The molecular mechanism involved in the strong induction of IL-6 secretion by IL-17 plus TNF-α remains to be clarified. These cytokines initiate signaling cascades leading to NF-κB activation via distinct cell surface receptors that use the TNFR-associated factor (TRAF) family of adaptor proteins as signal transducers. TNF-α requires TRAF2 activation to induce subsequent molecular events, whereas IL-17, as well as IL-1β, uses TRAF6 (51, 52). So, the possibility that the combination of IL-17 plus TNF-α-modulated NF-κB DNA-binding activity was initially proposed. However, the combination of either IL-17 and TNF-α or IL-17 plus IL-1β induced a modest increase in NF-κB DNA-binding activities, indicating that the NF-κB-mediated transcriptional mechanism did not play a major role. In contrast, the combination of IL-17 plus TNF-α markedly enhanced IL-6 mRNA stabilities. These effects were not induced by the combination of IL-17 plus IL-1β. Thus, these observations highly suggested that the strong induction of IL-6 secretion by IL-17 plus TNF-α might be closely associated with the post-transcriptional mechanisms that enhance IL-6 mRNA stabilities. The precise mechanisms involved in the enhancement of IL-6 mRNA stabilities should be clarified in the future.

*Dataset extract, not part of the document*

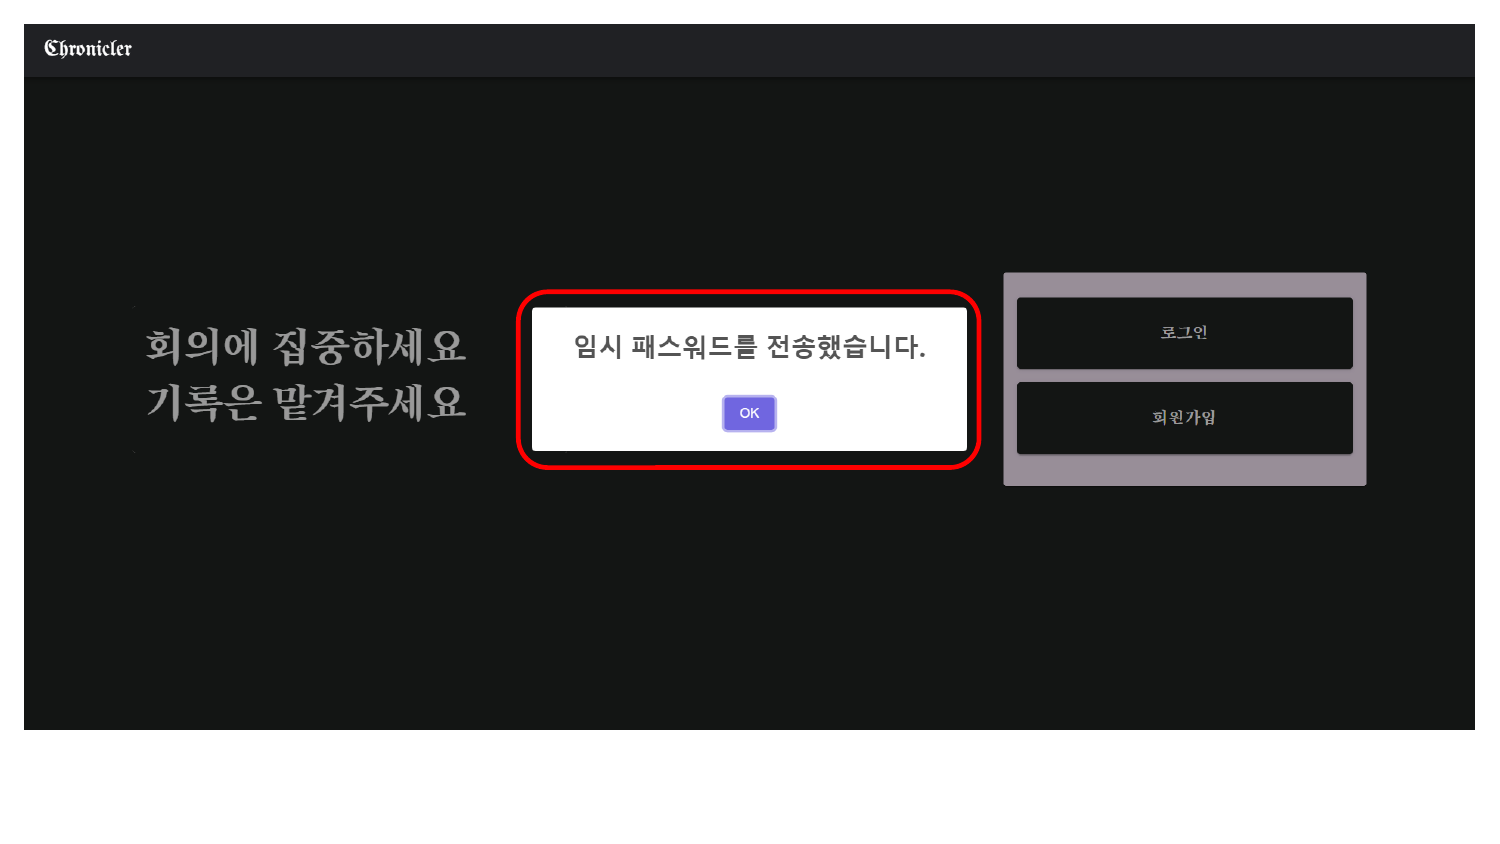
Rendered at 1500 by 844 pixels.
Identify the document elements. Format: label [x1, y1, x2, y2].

picture [24, 24, 1476, 731]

In conclusion, one of the sources of IL-6 secretion in human pancreas was identified. T cell-derived IL-17 and monocyte/macrophage-derived IL-1β and TNF-α induced IL-6 secretion in human pancreatic periacinar myofibroblasts. These findings may explain the linkage between monocytes/macrophages- and T cell-mediated immune responses in the pathophysiology of acute pancreatitis. These observations reinforce the concept that T cells can collaborate with monocytes/macrophages in the promotion and shaping of inflammatory responses in the pancreas.

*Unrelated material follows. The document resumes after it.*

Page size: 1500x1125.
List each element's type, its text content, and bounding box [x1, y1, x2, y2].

This study was supported in part by Grants-in-Aid (nos. 12470121 and 13470119) for Scientific Research from the Ministry of Education, Science, Sports and Culture, Japan.
Abbreviations used in this paper: MCP, monocyte chemoattractant protein; MAPK, mitogen-activated protein kinase; PDTC, pyrrolidine derivative of dithiocarbamate; TPCK, tosyl-phe-chloromethylketone; ERK, extracellular regulated kinase; MEK, MAPK kinase; TRAF, TNFR-associated factor.